(MATERIAL FOR THE TASK begins)

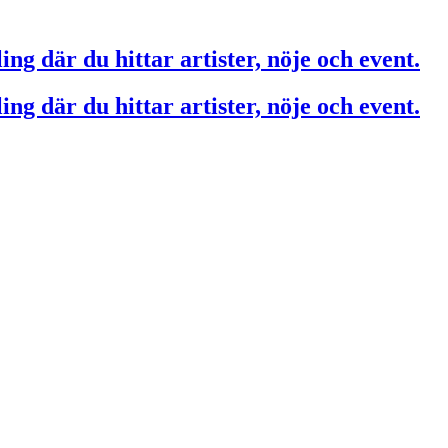
ing där du hittar artister, nöje och event.
ing där du hittar artister, nöje och event.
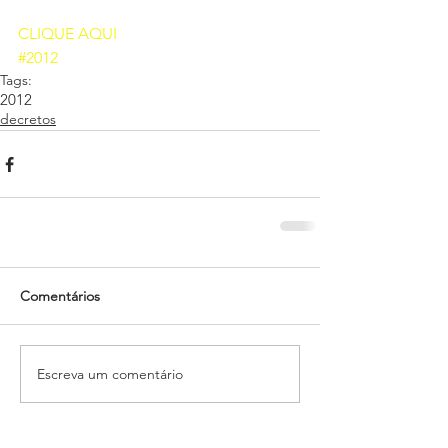
CLIQUE AQUI 
#2012
Tags:
2012
decretos
Comentários
Escreva um comentário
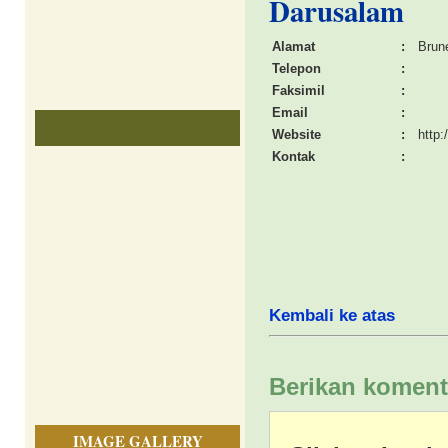
Darusalam
Alamat
:
Brun
Telepon
:
Faksimil
:
Email
:
Website
:
http:
Kontak
:
Kembali ke atas
Berikan koment
IMAGE GALLERY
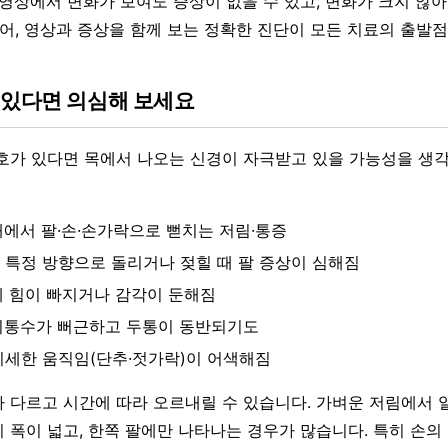
 영상에서 변화가 보여도 증상이 없을 수 있고, 변화가 크지 않아
있어, 영상과 증상을 함께 보는 정확한 진단이 모든 치료의 출발점
 있다면 의심해 보세요
호가 있다면 목에서 나오는 신경이 자극받고 있을 가능성을 생각
깨에서 팔·손·손가락으로 뻗치는 저림·통증
 특정 방향으로 돌리거나 젖힐 때 팔 증상이 심해짐
에 힘이 빠지거나 감각이 둔해짐
뒤통수가 뻐근하고 두통이 동반되기도
미세한 움직임(단추·젓가락)이 어색해짐
 다르고 시간에 따라 오르내릴 수 있습니다. 가벼운 저림에서 
 폭이 넓고, 한쪽 팔에만 나타나는 경우가 많습니다. 특히 손의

(MATERIAL FOR THE TASK ends)

▶ AIM OF THE EXERCISE: Your answer must be an exact copy of the records above, with every picture left out.

▶ ANSWER TO THIS PROBLEM:
ing där du hittar artister, nöje och event.
ing där du hittar artister, nöje och event.
CLIQUE AQUI 
#2012
Tags:
2012
decretos
Comentários
Escreva um comentário
Darusalam
Alamat
:
Brun
Telepon
:
Faksimil
:
Email
:
Website
:
http:
Kontak
:
Kembali ke atas
Berikan koment
IMAGE GALLERY
 영상에서 변화가 보여도 증상이 없을 수 있고, 변화가 크지 않아
있어, 영상과 증상을 함께 보는 정확한 진단이 모든 치료의 출발점
 있다면 의심해 보세요
호가 있다면 목에서 나오는 신경이 자극받고 있을 가능성을 생각
깨에서 팔·손·손가락으로 뻗치는 저림·통증
 특정 방향으로 돌리거나 젖힐 때 팔 증상이 심해짐
에 힘이 빠지거나 감각이 둔해짐
뒤통수가 뻐근하고 두통이 동반되기도
미세한 움직임(단추·젓가락)이 어색해짐
 다르고 시간에 따라 오르내릴 수 있습니다. 가벼운 저림에서 
 폭이 넓고, 한쪽 팔에만 나타나는 경우가 많습니다. 특히 손의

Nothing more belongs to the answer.